▸ **PROBLEM DETAILS**
Substitute "Time displayed" for "Current time shown" everywhere in the records below and write out all their lines again with nothing else changed, leaving out the pictures.

▸ **SOURCE DATA**
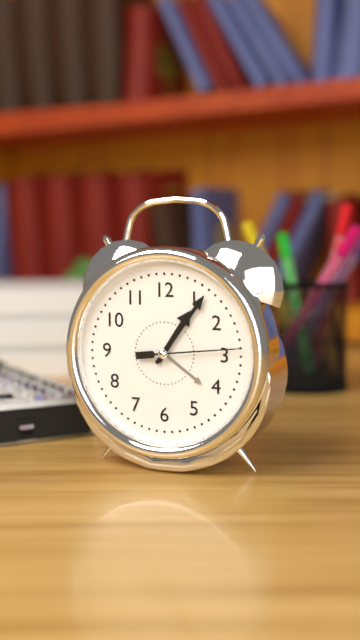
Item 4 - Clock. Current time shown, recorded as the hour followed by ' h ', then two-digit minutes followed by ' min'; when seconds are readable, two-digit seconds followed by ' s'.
1 h 06 min 14 s
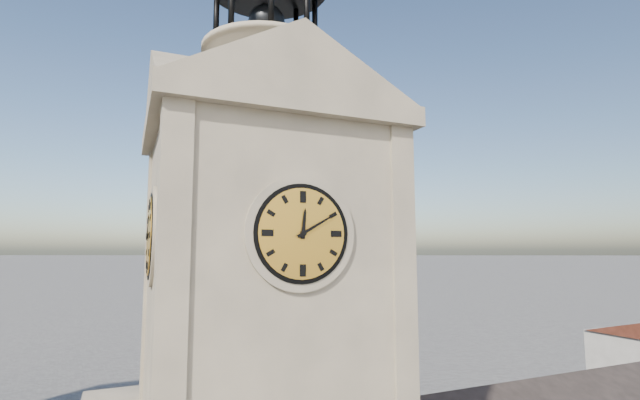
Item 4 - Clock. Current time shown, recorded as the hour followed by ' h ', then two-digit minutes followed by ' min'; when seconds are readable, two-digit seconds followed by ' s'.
12 h 10 min
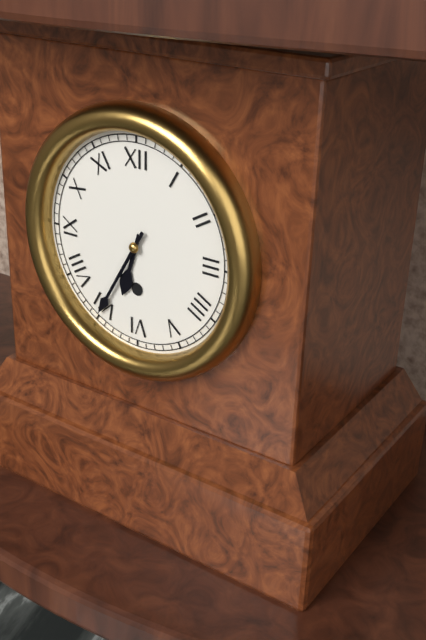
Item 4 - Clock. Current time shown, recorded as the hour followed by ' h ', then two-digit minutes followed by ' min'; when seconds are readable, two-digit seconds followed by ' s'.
6 h 35 min
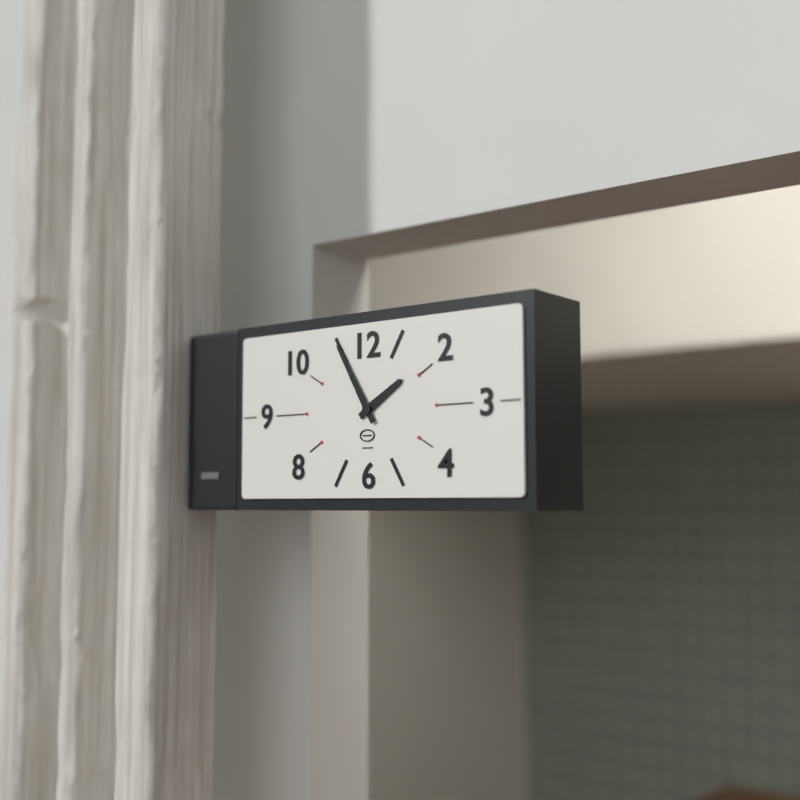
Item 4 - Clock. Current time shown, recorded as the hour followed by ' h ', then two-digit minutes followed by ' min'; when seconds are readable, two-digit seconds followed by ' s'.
1 h 55 min
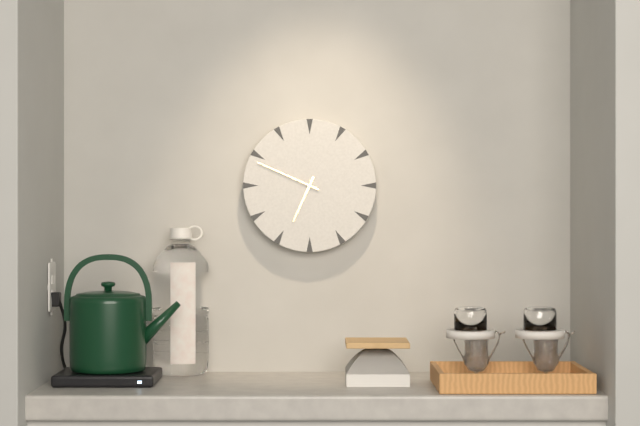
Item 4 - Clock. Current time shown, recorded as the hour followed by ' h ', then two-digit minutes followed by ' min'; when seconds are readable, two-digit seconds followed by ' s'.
6 h 49 min
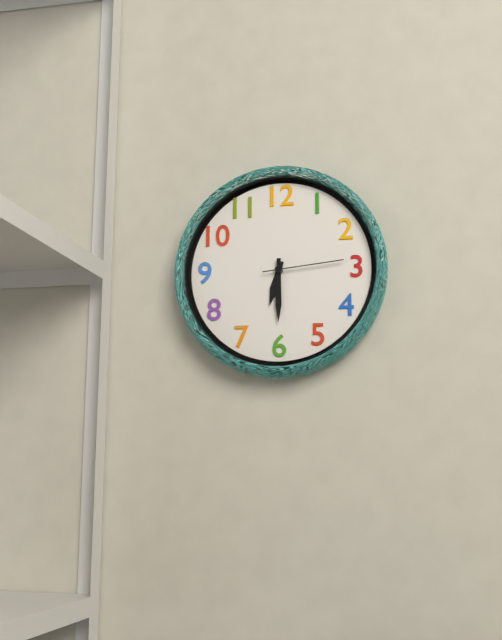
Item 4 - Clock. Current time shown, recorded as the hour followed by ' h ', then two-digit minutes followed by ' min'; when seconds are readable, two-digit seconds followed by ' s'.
6 h 30 min 14 s
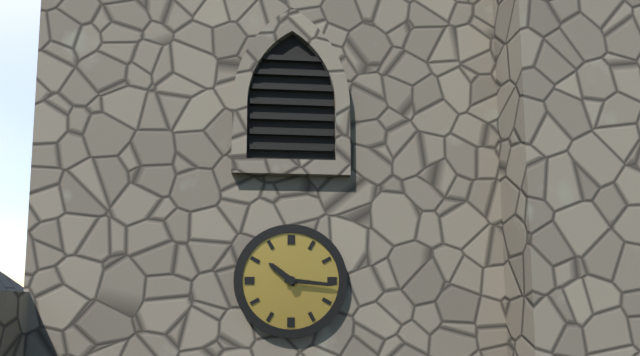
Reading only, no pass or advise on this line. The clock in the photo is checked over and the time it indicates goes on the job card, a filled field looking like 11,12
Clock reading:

▸ **EXPECTED OUTPUT**
Item 4 - Clock. Time displayed, recorded as the hour followed by ' h ', then two-digit minutes followed by ' min'; when seconds are readable, two-digit seconds followed by ' s'.
1 h 06 min 14 s
Item 4 - Clock. Time displayed, recorded as the hour followed by ' h ', then two-digit minutes followed by ' min'; when seconds are readable, two-digit seconds followed by ' s'.
12 h 10 min
Item 4 - Clock. Time displayed, recorded as the hour followed by ' h ', then two-digit minutes followed by ' min'; when seconds are readable, two-digit seconds followed by ' s'.
6 h 35 min
Item 4 - Clock. Time displayed, recorded as the hour followed by ' h ', then two-digit minutes followed by ' min'; when seconds are readable, two-digit seconds followed by ' s'.
1 h 55 min
Item 4 - Clock. Time displayed, recorded as the hour followed by ' h ', then two-digit minutes followed by ' min'; when seconds are readable, two-digit seconds followed by ' s'.
6 h 49 min
Item 4 - Clock. Time displayed, recorded as the hour followed by ' h ', then two-digit minutes followed by ' min'; when seconds are readable, two-digit seconds followed by ' s'.
6 h 30 min 14 s
Reading only, no pass or advise on this line. The clock in the photo is checked over and the time it indicates goes on the job card, a filled field looking like 11,12
Clock reading:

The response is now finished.